Task item: Rewrite only the part of the rows that opens with the line containing "Say a flat clock" and closes with the line containing "Answer: The person", putting "front" in place of "facing" and changing nothing else.

Extracted material:
◆ ◆ ◆ ◆
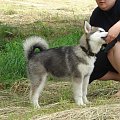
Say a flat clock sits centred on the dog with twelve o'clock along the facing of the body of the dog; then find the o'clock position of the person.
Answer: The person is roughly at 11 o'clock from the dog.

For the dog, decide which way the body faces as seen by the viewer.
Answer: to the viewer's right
◆ ◆ ◆ ◆
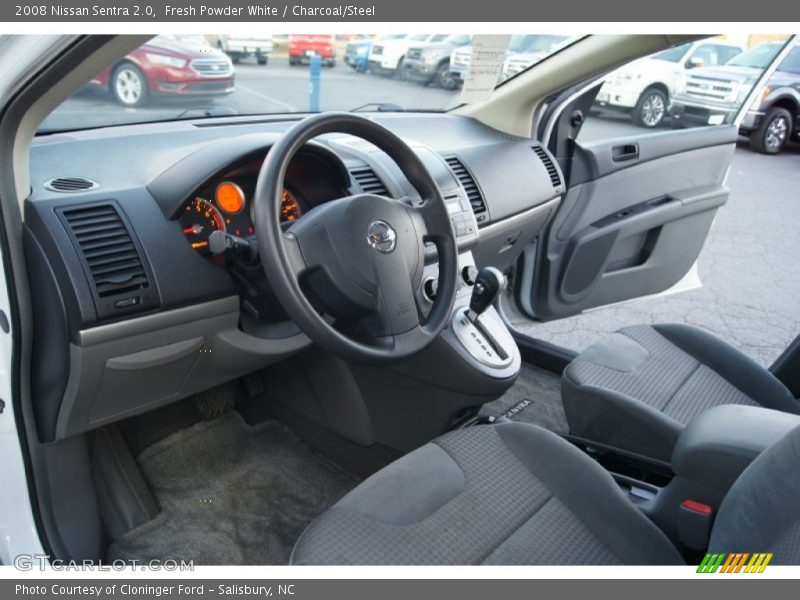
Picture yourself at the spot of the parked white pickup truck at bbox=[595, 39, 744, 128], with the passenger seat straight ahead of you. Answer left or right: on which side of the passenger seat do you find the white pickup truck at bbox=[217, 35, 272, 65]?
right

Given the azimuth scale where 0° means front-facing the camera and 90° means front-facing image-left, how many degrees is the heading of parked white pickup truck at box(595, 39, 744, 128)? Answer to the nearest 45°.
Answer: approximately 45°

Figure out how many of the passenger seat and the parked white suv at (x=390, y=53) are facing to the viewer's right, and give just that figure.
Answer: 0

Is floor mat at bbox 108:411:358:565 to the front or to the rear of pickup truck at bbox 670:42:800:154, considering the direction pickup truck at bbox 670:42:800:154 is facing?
◆ ◆ ◆ ◆
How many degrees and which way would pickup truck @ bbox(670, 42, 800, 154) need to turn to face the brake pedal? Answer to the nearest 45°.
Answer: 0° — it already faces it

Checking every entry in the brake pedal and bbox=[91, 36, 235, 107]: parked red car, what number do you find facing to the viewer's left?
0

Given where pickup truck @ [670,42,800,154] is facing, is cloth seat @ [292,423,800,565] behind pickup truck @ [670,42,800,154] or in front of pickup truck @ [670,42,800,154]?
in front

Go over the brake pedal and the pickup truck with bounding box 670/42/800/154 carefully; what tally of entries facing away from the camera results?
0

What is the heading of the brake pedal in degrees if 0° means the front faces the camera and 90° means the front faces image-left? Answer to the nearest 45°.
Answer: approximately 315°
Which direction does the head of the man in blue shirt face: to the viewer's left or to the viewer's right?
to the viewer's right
◆ ◆ ◆ ◆
Written response:
Say a flat clock sits centred on the dog with twelve o'clock along the front of the body of the dog; then find the o'clock position of the person.
Answer: The person is roughly at 11 o'clock from the dog.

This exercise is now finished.